(EXCERPTED RECORDS begins)

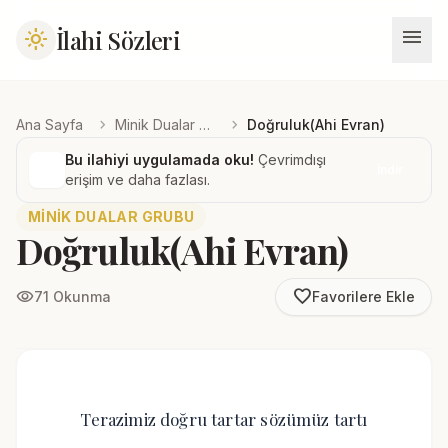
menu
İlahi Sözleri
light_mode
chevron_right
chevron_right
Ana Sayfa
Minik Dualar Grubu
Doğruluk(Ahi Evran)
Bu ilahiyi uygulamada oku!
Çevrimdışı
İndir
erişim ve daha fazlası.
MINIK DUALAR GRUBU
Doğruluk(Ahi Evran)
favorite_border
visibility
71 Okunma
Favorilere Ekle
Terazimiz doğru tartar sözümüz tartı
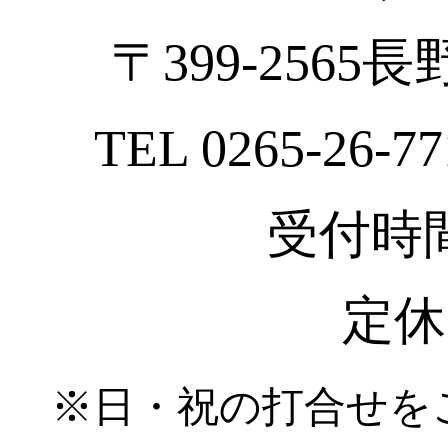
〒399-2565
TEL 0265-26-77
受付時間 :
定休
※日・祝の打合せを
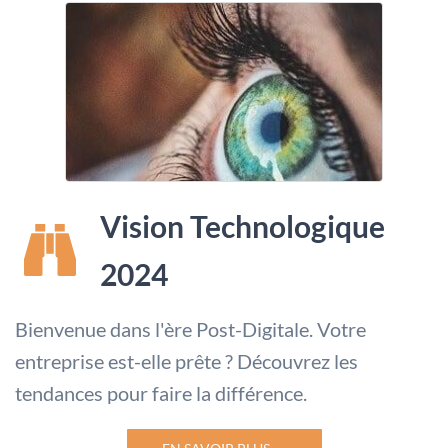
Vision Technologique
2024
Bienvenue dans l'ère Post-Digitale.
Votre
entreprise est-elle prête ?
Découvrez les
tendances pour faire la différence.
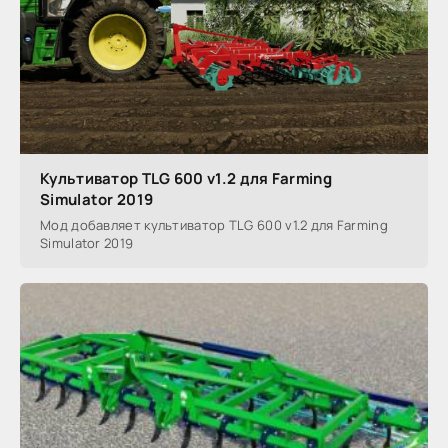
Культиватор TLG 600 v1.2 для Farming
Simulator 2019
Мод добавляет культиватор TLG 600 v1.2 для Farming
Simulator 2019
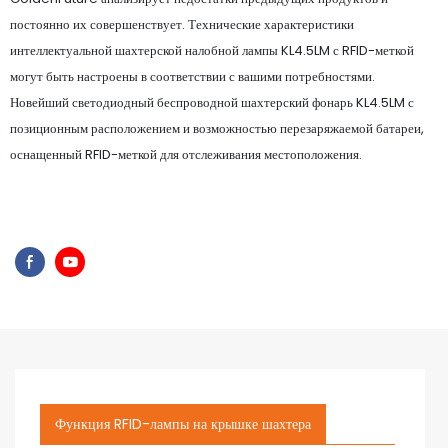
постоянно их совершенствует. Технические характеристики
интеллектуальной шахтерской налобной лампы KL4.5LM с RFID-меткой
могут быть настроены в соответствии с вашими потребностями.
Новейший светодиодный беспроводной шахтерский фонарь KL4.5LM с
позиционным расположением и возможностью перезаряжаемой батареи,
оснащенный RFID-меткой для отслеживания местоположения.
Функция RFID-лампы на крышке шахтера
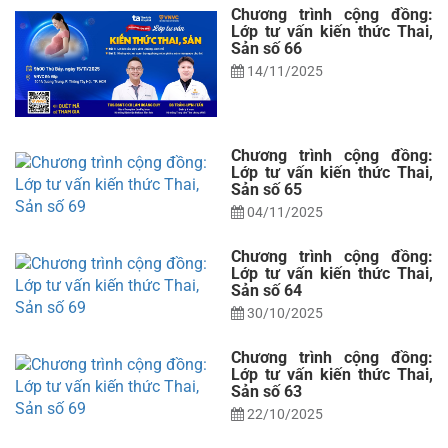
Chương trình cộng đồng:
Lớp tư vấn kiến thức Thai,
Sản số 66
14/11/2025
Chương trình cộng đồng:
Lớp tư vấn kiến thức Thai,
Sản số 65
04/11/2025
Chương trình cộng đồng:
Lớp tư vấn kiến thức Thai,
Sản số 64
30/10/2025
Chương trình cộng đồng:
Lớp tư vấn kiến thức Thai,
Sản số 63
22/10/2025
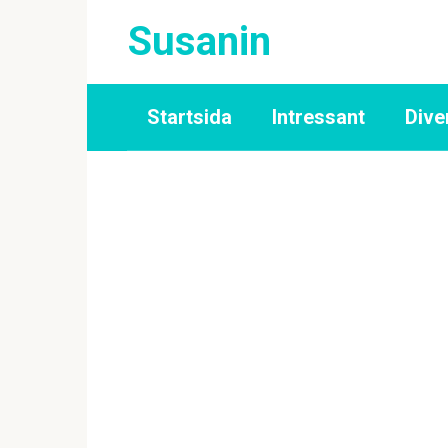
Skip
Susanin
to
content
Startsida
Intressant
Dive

(EXCERPTED RECORDS ends)
(EXCERPTED RECORDS begins)

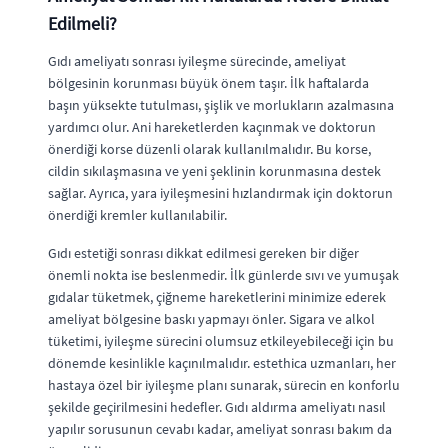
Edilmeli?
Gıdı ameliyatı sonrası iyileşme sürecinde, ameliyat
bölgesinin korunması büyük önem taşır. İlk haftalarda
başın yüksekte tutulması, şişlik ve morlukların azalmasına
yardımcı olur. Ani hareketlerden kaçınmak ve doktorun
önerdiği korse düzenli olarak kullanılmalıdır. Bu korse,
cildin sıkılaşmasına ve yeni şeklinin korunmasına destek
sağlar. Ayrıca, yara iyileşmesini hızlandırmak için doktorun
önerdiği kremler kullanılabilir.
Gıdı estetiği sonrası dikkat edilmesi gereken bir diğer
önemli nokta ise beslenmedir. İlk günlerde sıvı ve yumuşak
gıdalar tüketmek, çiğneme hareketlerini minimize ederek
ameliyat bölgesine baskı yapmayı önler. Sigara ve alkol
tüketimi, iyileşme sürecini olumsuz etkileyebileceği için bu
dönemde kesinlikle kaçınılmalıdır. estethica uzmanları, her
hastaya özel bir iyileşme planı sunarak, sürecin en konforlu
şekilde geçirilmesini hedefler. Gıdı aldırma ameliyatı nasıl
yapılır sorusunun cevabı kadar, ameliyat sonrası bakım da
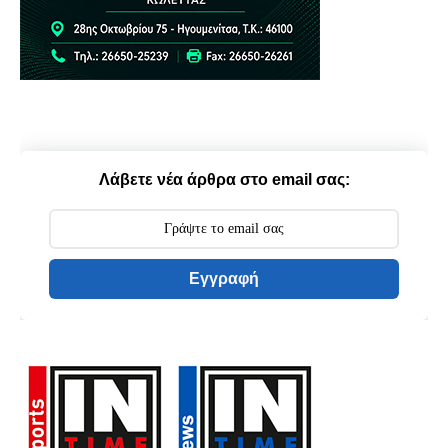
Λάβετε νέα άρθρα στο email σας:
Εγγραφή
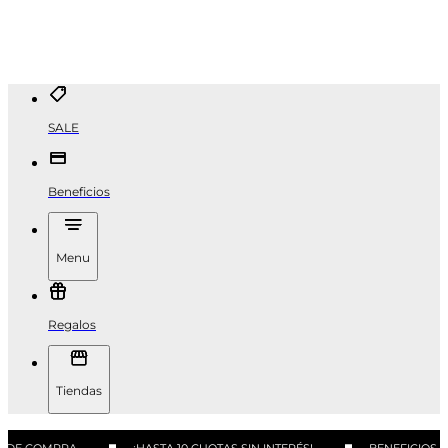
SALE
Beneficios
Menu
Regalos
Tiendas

(EXCERPTED RECORDS ends)
(EXCERPTED RECORDS begins)

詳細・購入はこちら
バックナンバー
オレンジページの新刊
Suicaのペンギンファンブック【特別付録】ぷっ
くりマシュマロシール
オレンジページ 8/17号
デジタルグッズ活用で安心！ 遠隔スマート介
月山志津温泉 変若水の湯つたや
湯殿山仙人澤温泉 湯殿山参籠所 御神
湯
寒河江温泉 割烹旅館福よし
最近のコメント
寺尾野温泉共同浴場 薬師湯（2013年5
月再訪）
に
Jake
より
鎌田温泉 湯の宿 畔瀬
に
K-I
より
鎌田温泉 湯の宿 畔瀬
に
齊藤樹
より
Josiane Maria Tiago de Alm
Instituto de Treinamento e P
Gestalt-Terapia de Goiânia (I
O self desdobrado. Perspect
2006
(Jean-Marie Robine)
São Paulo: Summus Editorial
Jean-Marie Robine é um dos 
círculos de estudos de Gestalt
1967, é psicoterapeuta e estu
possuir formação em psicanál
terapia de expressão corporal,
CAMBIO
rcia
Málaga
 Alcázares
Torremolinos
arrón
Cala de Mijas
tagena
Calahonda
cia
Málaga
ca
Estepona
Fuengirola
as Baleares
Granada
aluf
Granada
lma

(EXCERPTED RECORDS ends)

__THE PROBLEM__:
Report only how many lines of the records above contain the string "doktorun". Case counts.

__PROBLEM SOLUTION__:
2